TEXT PROVIDED Start Marker

The Company, ATSI, JCP&L, Penelec, and FES continue to be involved in FERC hearings concerning the calculation and imposition of Seams Elimination Cost Adjustment (SECA) charges to various load serving entities. Pursuant to its January 30, 2006 Order, the FERC has compressed both phases of this proceeding into a single hearing scheduled to begin May 1, 2006, with an initial decision on or before August 11, 2006.

   On January 12, 2005, the Company filed, before the PPUC, a request for deferral of transmission-related costs beginning January 1, 2005, estimated to be approximately $4 million per month. The OCA, OSBA, OTS, MEIUG, PICA, Allegheny Electric Cooperative and Pennsylvania Rural Electric Association have all intervened in the case. To date, no hearing schedule has been established, and the Company has not yet implemented deferral accounting for these costs.

TEXT PROVIDED End Marker
DATA EXCERPT Start Marker

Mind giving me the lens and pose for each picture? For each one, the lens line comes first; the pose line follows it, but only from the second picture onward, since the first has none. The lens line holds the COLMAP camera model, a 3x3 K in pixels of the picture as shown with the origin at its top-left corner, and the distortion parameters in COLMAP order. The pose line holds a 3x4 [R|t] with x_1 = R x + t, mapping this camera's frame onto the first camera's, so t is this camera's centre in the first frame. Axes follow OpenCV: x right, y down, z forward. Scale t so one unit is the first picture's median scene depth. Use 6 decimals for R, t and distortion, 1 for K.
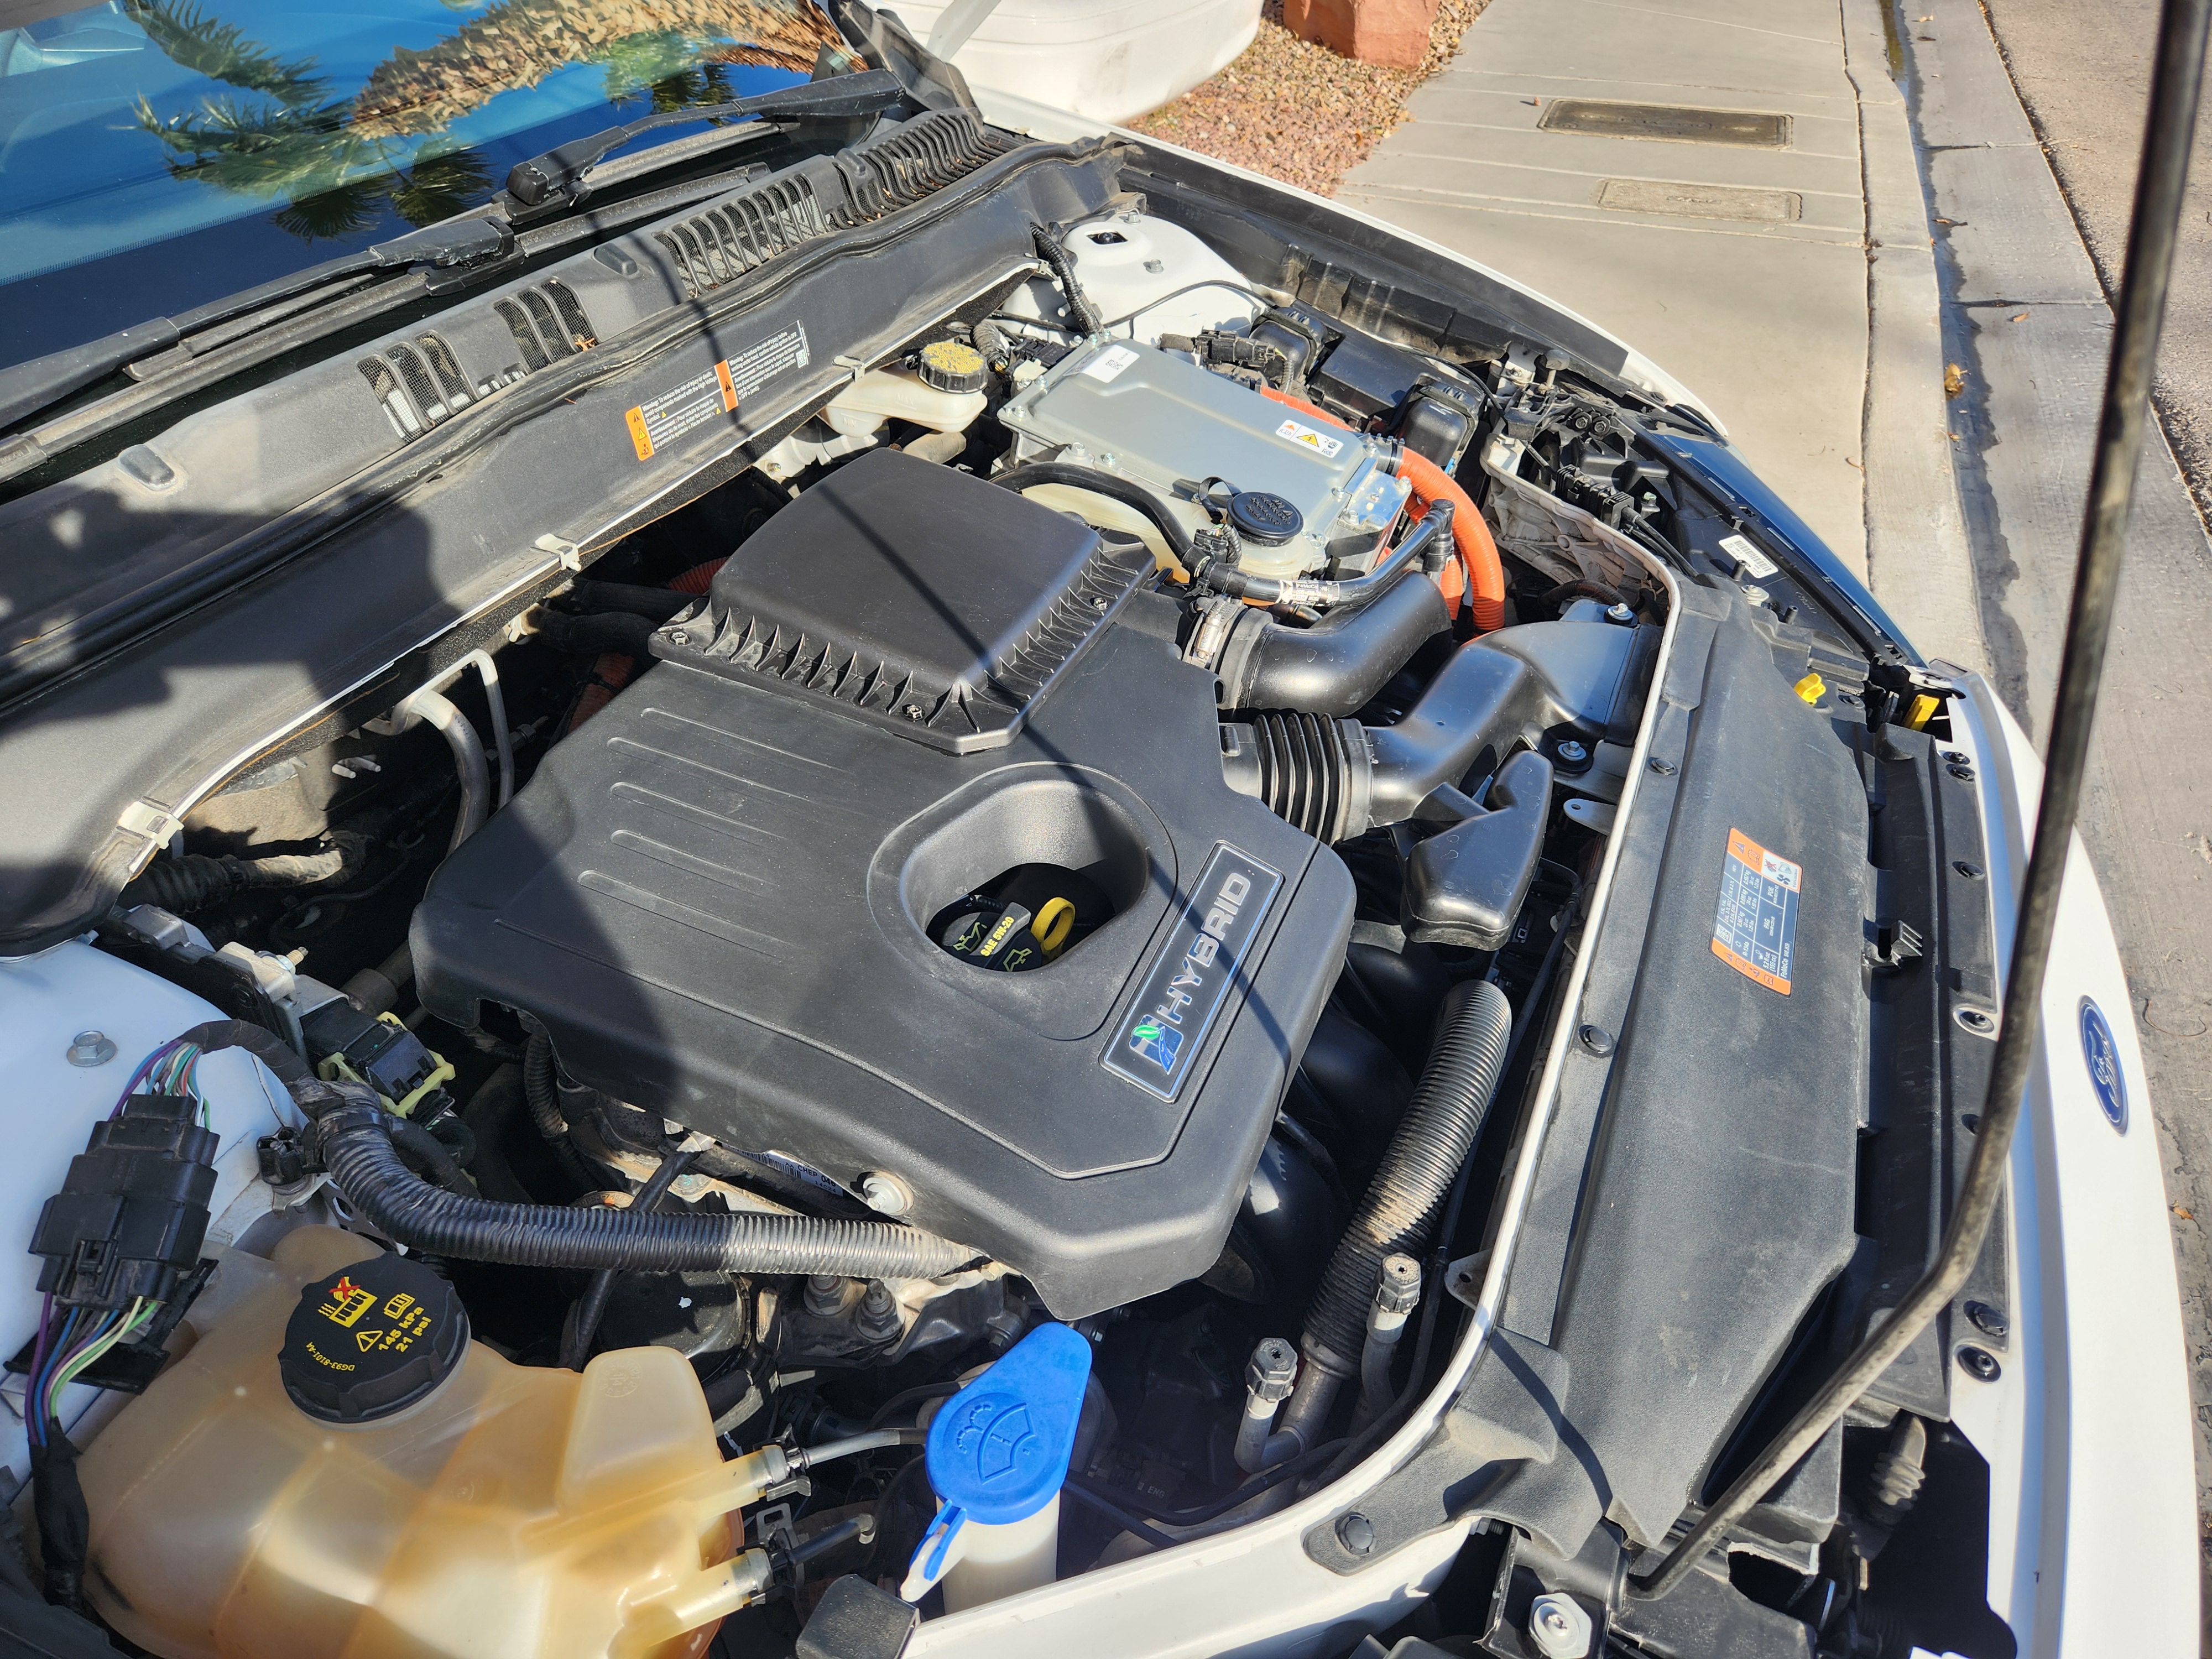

DATA EXCERPT End Marker

_WORK ORDER_
Resume the passage about the Company's FERC and PPUC regulatory proceedings, picking up right after its last sentence.

_SOLVED PROBLEM_
30


On January 31, 2005, certain PJM transmission owners made three filings pursuant to a settlement agreement previously approved by the FERC. JCP&L, Met-Ed and Penelec were parties to that proceeding and joined in two of the filings. In the first filing, the settling transmission owners submitted a filing justifying continuation of their existing rate design within the PJM RTO. In the second filing, the settling transmission owners proposed a revised Schedule 12 to the PJM tariff designed to harmonize the rate treatment of new and existing transmission facilities. Interventions and protests were filed on February 22, 2005. In the third filing, Baltimore Gas and Electric Company and Pepco Holdings, Inc. requested a formula rate for transmission service provided within their respective zones. On May 31, 2005, the FERC issued an order on these cases. First, it set for hearing the existing rate design and indicated that it will issue a final order within six months. Second, the FERC approved the proposed Schedule 12 rate harmonization. Third, the FERC accepted the proposed formula rate, subject to referral and hearing procedures. On June 30, 2005, the PJM transmission owners filed a request for rehearing of the May 31, 2005 order. The rate design and formula rate proceedings are currently being litigated before the FERC. If FERC accepts AEP’s proposal to create a “postage stamp” rate for high voltage transmission facilities across PJM, significant additional transmission revenues would be imposed on JCP&L, Met-Ed, Penelec, and other transmission zones within PJM.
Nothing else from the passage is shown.